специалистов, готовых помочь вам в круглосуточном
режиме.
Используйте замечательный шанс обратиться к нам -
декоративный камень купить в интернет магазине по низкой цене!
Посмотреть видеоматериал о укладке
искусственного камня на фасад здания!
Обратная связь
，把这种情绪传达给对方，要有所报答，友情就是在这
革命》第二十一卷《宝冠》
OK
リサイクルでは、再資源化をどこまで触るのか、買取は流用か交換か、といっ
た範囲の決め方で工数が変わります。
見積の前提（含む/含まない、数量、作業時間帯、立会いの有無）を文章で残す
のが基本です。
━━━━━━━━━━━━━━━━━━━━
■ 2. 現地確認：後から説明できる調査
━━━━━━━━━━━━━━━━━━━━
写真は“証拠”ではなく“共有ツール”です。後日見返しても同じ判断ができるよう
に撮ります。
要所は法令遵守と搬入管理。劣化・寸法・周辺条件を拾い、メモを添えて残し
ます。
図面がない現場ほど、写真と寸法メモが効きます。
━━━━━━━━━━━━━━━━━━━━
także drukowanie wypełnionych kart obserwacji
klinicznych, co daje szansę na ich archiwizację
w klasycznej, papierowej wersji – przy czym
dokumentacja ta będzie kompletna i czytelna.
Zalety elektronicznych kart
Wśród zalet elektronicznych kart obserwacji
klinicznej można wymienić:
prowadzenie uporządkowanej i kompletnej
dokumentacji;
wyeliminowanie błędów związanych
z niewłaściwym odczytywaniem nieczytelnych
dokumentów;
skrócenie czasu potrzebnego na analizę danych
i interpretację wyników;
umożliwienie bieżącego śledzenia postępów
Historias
+-------+
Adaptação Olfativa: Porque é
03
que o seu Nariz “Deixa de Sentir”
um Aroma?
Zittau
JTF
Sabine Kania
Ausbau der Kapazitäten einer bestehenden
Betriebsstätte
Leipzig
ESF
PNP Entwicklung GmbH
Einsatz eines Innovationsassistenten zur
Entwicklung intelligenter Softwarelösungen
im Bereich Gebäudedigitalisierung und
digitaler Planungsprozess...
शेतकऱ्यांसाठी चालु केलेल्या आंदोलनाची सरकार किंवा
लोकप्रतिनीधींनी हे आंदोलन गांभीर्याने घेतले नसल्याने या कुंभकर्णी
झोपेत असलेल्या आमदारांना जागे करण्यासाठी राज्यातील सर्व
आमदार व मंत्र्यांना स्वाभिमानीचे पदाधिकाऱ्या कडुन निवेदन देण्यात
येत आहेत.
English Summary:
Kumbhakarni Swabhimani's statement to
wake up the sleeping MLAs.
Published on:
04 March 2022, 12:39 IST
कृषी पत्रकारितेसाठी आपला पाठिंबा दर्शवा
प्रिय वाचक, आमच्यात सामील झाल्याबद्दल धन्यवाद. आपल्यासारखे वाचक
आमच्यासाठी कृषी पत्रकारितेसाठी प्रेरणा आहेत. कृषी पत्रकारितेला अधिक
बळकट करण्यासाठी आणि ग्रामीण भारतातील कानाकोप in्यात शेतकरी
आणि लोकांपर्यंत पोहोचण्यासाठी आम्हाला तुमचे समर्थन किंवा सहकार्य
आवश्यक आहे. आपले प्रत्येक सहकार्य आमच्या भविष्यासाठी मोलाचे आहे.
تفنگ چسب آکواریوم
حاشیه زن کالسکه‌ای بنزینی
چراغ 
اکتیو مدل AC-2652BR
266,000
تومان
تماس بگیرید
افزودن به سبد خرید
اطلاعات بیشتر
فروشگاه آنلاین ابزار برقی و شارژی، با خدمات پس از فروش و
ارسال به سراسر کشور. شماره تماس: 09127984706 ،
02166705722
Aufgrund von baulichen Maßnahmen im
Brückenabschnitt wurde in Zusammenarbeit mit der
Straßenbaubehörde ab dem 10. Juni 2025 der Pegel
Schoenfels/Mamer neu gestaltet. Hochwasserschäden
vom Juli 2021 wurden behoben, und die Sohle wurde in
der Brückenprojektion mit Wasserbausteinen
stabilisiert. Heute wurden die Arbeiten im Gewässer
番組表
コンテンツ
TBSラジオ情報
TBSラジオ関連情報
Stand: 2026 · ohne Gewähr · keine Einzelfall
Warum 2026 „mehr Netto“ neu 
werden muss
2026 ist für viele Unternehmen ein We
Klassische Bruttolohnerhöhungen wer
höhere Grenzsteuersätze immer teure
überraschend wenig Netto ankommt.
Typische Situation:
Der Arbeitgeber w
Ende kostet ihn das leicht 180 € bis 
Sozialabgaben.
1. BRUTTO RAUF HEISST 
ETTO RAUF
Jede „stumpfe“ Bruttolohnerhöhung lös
+-------+
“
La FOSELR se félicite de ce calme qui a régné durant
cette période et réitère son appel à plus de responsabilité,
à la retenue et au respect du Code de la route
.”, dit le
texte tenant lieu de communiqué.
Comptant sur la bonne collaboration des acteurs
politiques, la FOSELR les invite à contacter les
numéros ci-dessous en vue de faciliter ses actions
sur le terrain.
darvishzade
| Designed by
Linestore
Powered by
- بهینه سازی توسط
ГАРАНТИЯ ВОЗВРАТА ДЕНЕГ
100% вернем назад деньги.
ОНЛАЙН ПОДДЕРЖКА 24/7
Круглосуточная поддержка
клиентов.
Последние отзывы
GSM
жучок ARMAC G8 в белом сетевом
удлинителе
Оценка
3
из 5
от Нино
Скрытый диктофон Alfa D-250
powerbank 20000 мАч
+-------+
§ WHAT NEEDS TO BE DONE:
Count the lines in the rows above that contain the string "kart". Give only the number.

§ RESPONSE TO THE TASK:
3